On the one hand, I’m a 4th level player. On the other, I went eight years without playing and have never done more than two runs in a year.
Then, I’ve never transmuted a token as the recipes always sounded way too hard to accomplish, though this should change in the next six months due to transmutes moving down to rarities I exist in; I didn’t even know trade items were a thing until this year’s Gen Con.
Is it analogous to my Shadowfist situation where I know about things but lack practical experience, putting me in a rather odd class?
I have rather biased biases. I’m a Wizard (assuming Andy is around to suck up Druid, the only other class I would really enjoy, though Bard is my fourth thought … I hate weapon combat, Samhain I amhain … fifth thought is Paladin who just Guards and heals). I don’t care about nuking monsters, as I prefer shuffleboarders to feel victorious in their smiting.
What do casual players want? You know, the “I sign up for puzzle at normal level and don’t bother learning anything about shuffleboard even when I’m a fighty dude” types.
I don’t actually rate surviving the 7th room, anymore, from an analytical standpoint. Still get the same number of XP, either way, and 7th rooms are vastly more deadly than other rooms, so characters bite it. Though, I still prefer surviving to not by some degree.
Some folks vastly prefer surviving to get the Survivor badge.
But, let’s not dwell too much on that – it’s just notable that people want to survive the 7th room as a tack on to what really matters.
Nothing matters more than surviving to the 7th room, in my experience. Dying is boring. Dying is embarrassing. Less than 1000 XP is sad panda. Just all around antifun.
What’s the best way not to die? Unlike how it may be for Grinders or Nightmarers or whatever who need to murder monsters before they murder characters, for us normal puzzle types, the greatest boons are more HP and more healing. Even a few HP is huge, potentially large. There were truedungeon.com forum posts about how people didn’t realize how popular Charms of Health was going to be. Charm of Health is actually pretty solid in my uneducated opinion, as it’s puzzle damage and push damage that is going to produce Casual-ties (TM, R, P). The amount of damage is low, but, then, so are the HP for we wizards.
Everyone wants to feel like they get more stuff. TD is superexpensive. Everyone feels less good about themselves when other people are more plentiful, richer, avaricefuller.

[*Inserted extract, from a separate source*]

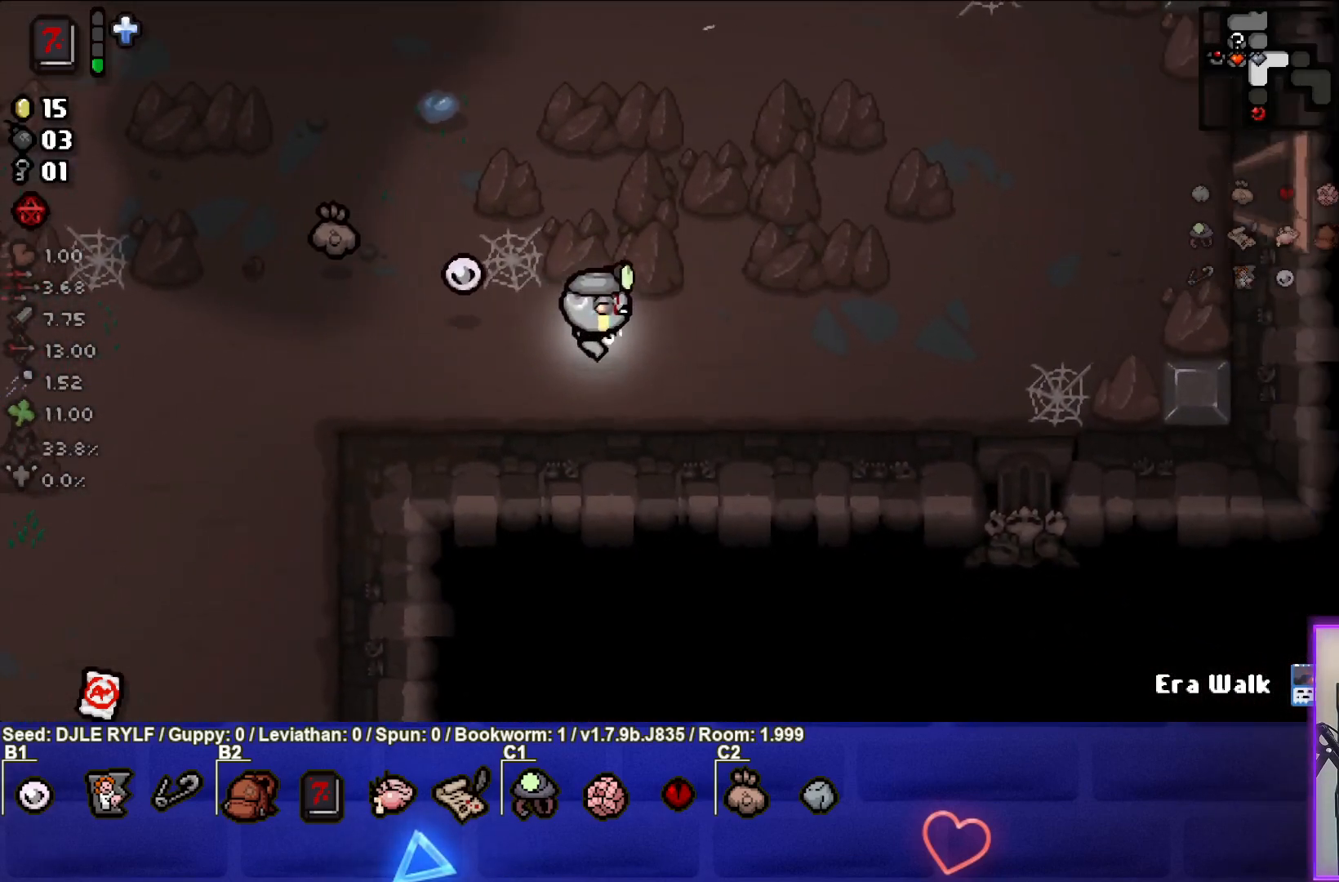
{"buttons": [], "left_stick": "right", "right_stick": "center", "events": []}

TD is crazy with how much money there is in it from the playerbase. It’s model is perhaps not so much CCG (except outlier models like original Star Wars, Dragonball Z, and even Wheel of Time after a certain point) as it is videogames of the MMO sort. I don’t do MMOs, so I’m speaking only truths here, but the grinding for elite drops is totally something I see more as MMO than as CCG.
TD doesn’t even try to pretend tokens are balanced. Many a CCG where there were obvious imbalances still pretended that rares weren’t just strictly better than less rares. The whole nature of TD is that an incremental, one might say linear, gain is accompanied by an astronomical uplift in secondary market value. I can have a rare that gives +1 to stuff you care about for a few bucks become an ultrarare +2 that goes for more than $100 that becomes a transmuted +3 for $300+, etc.
I’m not trying to scare people off. What makes TD so weird is that the power gains are only relevant to certain types of players that may comprise a significant amount of the people doing runs but also are rare in my runs. I can play a Wizard or Elf Wizard with exactly zero tokens and expect to get through a puzzle normal. What’s likely to kill me is a group being bad at puzzles or the healers not getting enough opportunities to mend me.
But, everyone likes more treasure. I had dreams of Roguery. I have no interest anymore, even though it’s more loot.
What’s disturbing is the variance in treasure draws. I believe the current cap is 17 draws, with that about to go up. This year made a casual player friendly decision to ensure everyone got … 3 draws.
Yeah, I’m one of those newbites who got 3 draws when one (and only one) player in one of our groups had 12. This is obviously tolerable, in that TD is doing fine, but, mathematically, this is nuts. If I were setting a range, the range would be between 100% and 200% because I believe in these United States, Superman 1, and pistachio pie. Yup, it would not have occurred to me that someone should get five times as many draws as the starting point. Plus one would have been a huge deal and +2 the wasp’s elbows.
There are plenty of discussions of the potential problems of constantly upping the limit. I’m only entering into taking TD seriously and I wonder about a bubble bursting, not because I’m anti one-percenter but because of the ability to farm treasure and the potential economic value a farmer gains from buying up event tickets and crowding out newbites, who just want to recite palindromes.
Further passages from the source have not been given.